_MATERIAL FOR THIS TASK_.
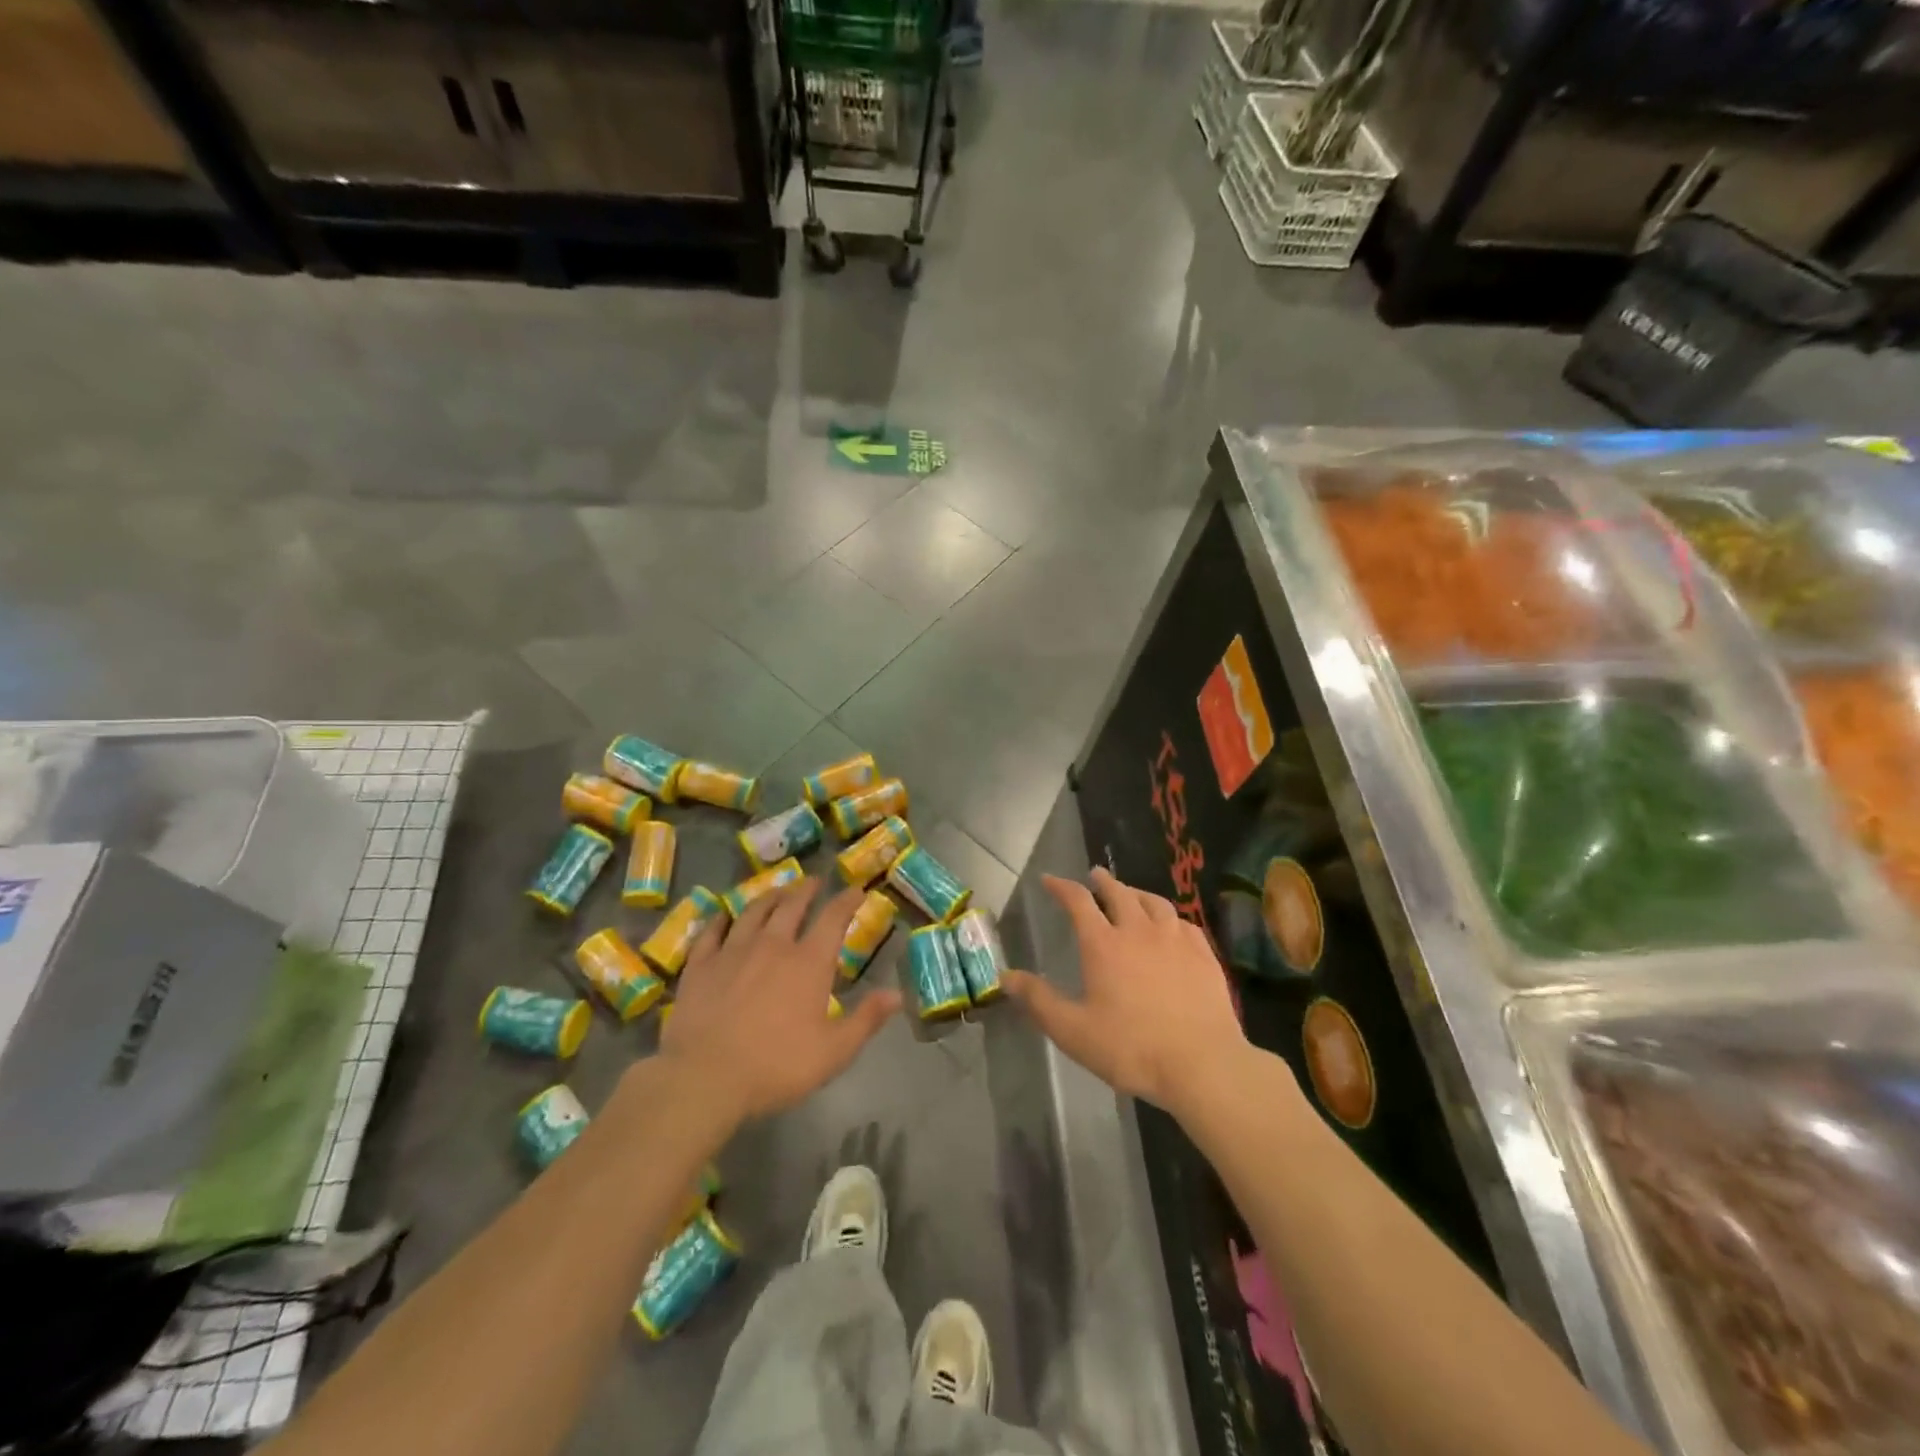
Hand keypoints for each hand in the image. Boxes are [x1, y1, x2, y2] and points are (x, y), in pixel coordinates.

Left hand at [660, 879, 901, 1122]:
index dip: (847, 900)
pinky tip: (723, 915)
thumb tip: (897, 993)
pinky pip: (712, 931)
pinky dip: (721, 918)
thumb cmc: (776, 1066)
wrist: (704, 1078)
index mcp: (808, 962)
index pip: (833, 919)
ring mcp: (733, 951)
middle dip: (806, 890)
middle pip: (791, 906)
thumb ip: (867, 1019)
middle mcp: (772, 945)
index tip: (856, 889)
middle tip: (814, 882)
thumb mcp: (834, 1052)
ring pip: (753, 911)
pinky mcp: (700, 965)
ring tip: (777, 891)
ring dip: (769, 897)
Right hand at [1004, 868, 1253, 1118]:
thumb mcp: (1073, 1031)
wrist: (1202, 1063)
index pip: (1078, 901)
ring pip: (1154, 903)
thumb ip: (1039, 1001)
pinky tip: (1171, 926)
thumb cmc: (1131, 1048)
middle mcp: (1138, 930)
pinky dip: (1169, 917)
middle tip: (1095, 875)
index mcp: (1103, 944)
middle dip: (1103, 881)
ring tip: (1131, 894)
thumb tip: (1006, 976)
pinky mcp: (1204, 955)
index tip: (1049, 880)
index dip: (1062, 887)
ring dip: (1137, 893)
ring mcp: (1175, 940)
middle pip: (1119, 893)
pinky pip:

_WHAT THE TASK ASKS_. What you return must match the entries above exactly, apart from the pictures, which are left out.

_REPLY TO THE EXERCISE_.
Hand keypoints for each hand in the image. Boxes are [x1, y1, x2, y2] and points are (x, y), in pixel coordinates.

Left hand at [660, 879, 901, 1122]:
index dip: (847, 900)
pinky tip: (723, 915)
thumb tip: (897, 993)
pinky pip: (712, 931)
pinky dip: (721, 918)
thumb cmc: (776, 1066)
wrist: (704, 1078)
index mcp: (808, 962)
index pip: (833, 919)
ring mcp: (733, 951)
middle dip: (806, 890)
middle pip: (791, 906)
thumb ip: (867, 1019)
middle mcp: (772, 945)
index tip: (856, 889)
middle tip: (814, 882)
thumb mcp: (834, 1052)
ring pip: (753, 911)
pinky mcp: (700, 965)
ring tip: (777, 891)
ring dip: (769, 897)
Right hand at [1004, 868, 1253, 1118]:
thumb mcp: (1073, 1031)
wrist: (1202, 1063)
index pip: (1078, 901)
ring pip: (1154, 903)
thumb ip: (1039, 1001)
pinky tip: (1171, 926)
thumb cmc: (1131, 1048)
middle mcp: (1138, 930)
pinky dip: (1169, 917)
middle tip: (1095, 875)
index mcp: (1103, 944)
middle dip: (1103, 881)
ring tip: (1131, 894)
thumb tip: (1006, 976)
pinky mcp: (1204, 955)
index tip: (1049, 880)
index dip: (1062, 887)
ring dip: (1137, 893)
ring mcp: (1175, 940)
middle pip: (1119, 893)
pinky pip:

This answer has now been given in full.